I have been misusing correlation in computing Ancestral South Indian percentages from PCA/ADMIXTURE and Reich et al population-level averages.
I have tried to make it clear that just looking at the correlation is not enough, that an admixture component is not similar to ASI just because it correlates well with Reich et al's ASI averages for the 18 Indian cline populations. Even when the correlation is higher than 0.99. To illustrate what I mean, let's look at the Ref4C admixture runs.

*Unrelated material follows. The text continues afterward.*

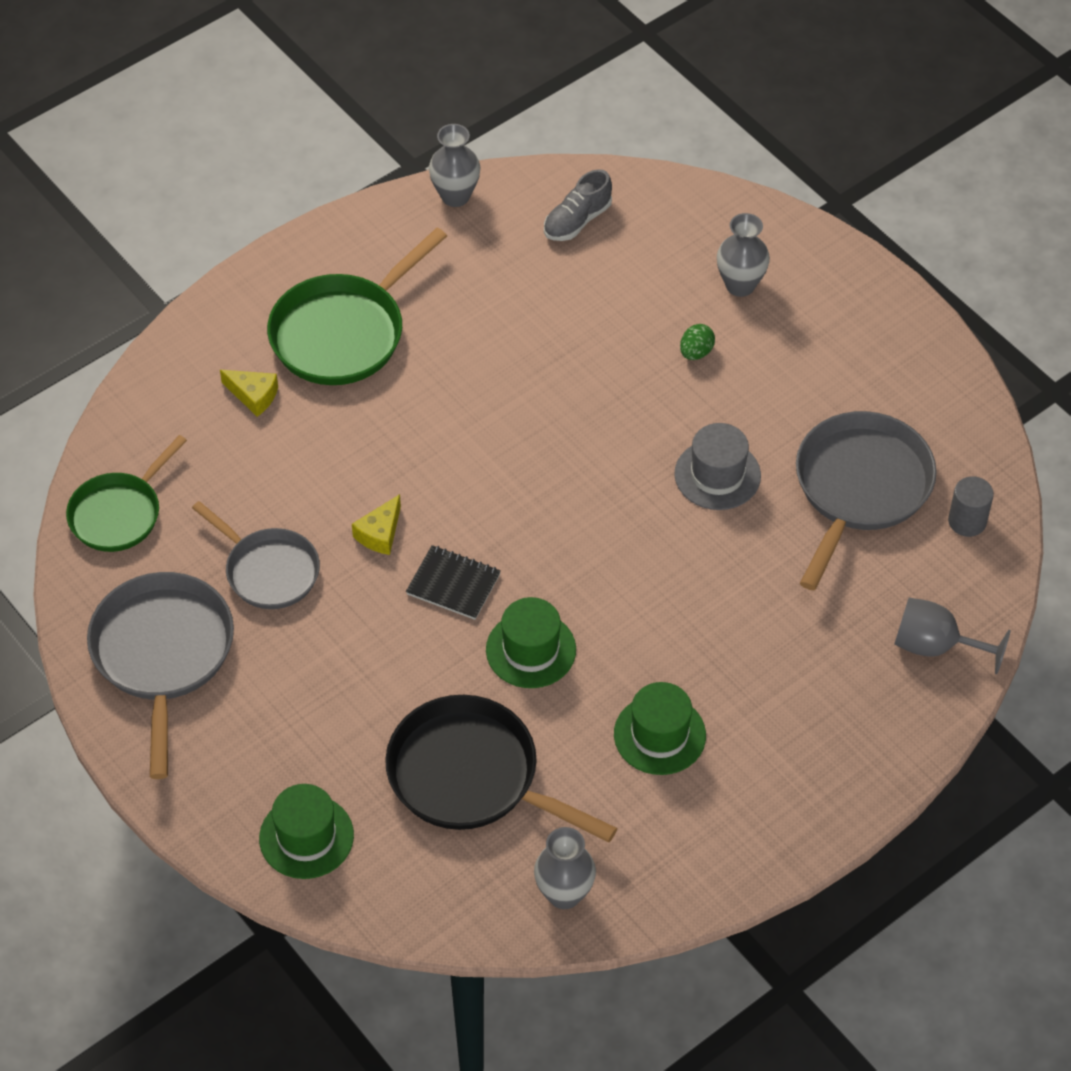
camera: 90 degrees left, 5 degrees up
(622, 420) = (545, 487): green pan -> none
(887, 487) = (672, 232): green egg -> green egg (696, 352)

I calculated the mean for each admixture component from the K=2 to K=12 runs for the 18 Indian cline populations and then computed the correlation between that and the Reich et results. Let's take a look:
|3||C2 East Asian||0.9955347|
|6||C1 South Asian||0.9675099|
|7||C1 South Asian||0.993081|
|8||C1 South Asian||0.9932762|
|9||C1 South Asian||0.9914145|
|10||C1 South Asian||0.9918095|
|11||C1 South Asian||0.9919097|
|12||C1 South Asian||0.9918594|
Where do you see the highest correlation? At K=3 ancestral populations, the East Asian component is very highly correlated with ASI for the Indian cline populations. Does that mean that we could use that to compute ASI? No, not at all. While it is expected that at K=3, ASI would be a little closer to East Asian than to European, East Asian is not a good proxy for ASI at all since we cannot extrapolate to other individuals and populations.